I don't care about that at all, and the paper barely cares about it; their same algorithm for reifying splines into known function families would work about as well with MLPs.

> It’s weird to just ignore MLPs when approximating a continuous univariate function.

Maybe. MLPs are particularly well suited to high input+output dimensionality, and while they _can_ approximate arbitrary 1D continuous functions they (1) can't do so efficiently, (2) can't be trained via gradient descent to find some of those, and (3) can't approximate topologically interesting 1D functions without many layers and training complexity. The authors ignored infinitely many other things too; the fact that they ignored MLPs is probably just some combination of their reference material (KANs have been around in some form for awhile) not using MLPs, alongside a hunch that they'd be less efficient (and perhaps harder to train) in an already slow library, and the fact that splines empirically sufficed.

> But if the paper did use MLPs theyd have ended up with something that looks a lot more like conventional neural networks, so maybe thats why?

See above, I don't think that would be the most important reason, even if it were true.

I don't think it's true though. Even in its current state, a KAN network already looks a lot like an MLP. Each layer does an O(d^2) computation to transform one d-dimensional vector into another. Instead of sum(dot(w, v)) the computation is sum(spline_w(v)), but aside from the sparsification (which is (1) optional, (2) available for MLPs, and (3) not important to most of the paper's ideas other than interpretability), the core computational kernel of these KANs is almost identical to an MLP.

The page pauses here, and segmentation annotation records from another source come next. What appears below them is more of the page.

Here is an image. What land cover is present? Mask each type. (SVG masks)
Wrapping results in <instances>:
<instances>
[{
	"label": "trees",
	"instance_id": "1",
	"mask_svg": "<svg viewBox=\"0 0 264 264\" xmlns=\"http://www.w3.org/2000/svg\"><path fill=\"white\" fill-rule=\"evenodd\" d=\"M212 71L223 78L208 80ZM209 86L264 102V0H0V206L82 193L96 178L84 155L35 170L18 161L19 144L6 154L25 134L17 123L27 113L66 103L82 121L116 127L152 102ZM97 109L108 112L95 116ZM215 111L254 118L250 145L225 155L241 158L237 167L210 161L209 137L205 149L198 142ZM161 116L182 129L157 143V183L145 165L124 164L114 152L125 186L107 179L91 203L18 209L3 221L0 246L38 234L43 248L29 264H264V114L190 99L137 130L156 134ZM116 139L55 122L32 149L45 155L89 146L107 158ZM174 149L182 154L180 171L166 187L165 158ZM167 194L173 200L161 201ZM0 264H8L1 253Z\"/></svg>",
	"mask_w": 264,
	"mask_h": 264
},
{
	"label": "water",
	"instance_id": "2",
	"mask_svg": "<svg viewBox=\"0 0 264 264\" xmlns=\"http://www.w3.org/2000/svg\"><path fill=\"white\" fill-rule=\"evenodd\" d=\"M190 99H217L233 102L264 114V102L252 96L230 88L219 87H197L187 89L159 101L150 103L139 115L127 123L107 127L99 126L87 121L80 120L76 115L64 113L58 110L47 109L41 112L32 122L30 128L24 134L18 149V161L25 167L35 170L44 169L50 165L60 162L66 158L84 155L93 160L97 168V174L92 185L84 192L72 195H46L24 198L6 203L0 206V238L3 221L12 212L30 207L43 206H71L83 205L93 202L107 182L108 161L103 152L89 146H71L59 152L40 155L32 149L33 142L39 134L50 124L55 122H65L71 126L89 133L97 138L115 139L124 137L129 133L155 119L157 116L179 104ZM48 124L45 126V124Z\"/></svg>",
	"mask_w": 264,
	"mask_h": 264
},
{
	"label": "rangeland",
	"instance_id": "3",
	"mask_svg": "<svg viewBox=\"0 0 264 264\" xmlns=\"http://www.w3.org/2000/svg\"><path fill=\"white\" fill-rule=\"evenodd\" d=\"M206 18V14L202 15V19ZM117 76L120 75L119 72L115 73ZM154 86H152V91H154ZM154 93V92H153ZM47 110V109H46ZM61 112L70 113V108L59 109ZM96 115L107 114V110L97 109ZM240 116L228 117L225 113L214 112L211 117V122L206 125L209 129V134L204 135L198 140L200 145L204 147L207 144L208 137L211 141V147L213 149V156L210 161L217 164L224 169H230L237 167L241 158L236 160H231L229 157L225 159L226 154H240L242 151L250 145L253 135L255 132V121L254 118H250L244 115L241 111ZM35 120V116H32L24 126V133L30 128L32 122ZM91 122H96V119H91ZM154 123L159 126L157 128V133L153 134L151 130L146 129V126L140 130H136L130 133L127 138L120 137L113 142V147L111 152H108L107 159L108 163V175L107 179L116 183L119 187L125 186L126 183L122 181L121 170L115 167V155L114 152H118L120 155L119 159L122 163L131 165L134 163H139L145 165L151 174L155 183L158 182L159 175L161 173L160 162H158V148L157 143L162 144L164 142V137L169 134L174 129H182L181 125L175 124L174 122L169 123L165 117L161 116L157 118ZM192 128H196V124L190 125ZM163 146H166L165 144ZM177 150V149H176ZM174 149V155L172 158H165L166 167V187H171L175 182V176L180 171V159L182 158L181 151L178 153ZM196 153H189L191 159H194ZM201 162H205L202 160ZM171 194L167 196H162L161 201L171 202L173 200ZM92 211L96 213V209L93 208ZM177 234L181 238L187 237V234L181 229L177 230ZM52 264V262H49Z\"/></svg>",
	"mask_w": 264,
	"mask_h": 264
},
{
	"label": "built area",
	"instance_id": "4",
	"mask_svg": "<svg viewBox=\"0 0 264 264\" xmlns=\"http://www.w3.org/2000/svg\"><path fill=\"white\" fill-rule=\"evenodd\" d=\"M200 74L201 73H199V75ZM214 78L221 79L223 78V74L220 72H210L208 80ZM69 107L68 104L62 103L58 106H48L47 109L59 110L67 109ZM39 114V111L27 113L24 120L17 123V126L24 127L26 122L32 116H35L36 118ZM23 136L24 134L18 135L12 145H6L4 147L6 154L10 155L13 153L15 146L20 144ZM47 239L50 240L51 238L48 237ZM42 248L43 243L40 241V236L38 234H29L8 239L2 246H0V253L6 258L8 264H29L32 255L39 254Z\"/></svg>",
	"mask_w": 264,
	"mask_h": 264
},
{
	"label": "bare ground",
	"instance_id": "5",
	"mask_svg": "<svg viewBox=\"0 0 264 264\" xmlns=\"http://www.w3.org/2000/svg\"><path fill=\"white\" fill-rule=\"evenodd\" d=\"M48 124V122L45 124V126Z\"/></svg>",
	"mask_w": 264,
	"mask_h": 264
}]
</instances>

What they showed, to the extent that it's true (it's always hard to say when focusing on physics computations because of how easily a carefully placed cos/sin/exp can greatly improve test+training error, and more specialized models taking advantage of that property tend to not do as well in more consumer-focused ML), is that if you use an O(grid) factor of extra weights for the same amount of computation then you can get an MLP with better scaling properties (for the same amount of model volume and model compute you get lower training times and better test errors, by a very healthy margin).

I'd be interested in seeing how an MLP would fit in there, but if the learned splines are usually complicated then you would expect a huge multiplicative slowdown, and regardless of spline complexity you would expect to re-introduce most of the training issues of deep networks. Please let me know if you give MLP sub-units a shot and they actually work better. I'd love to not have to do that experiment myself.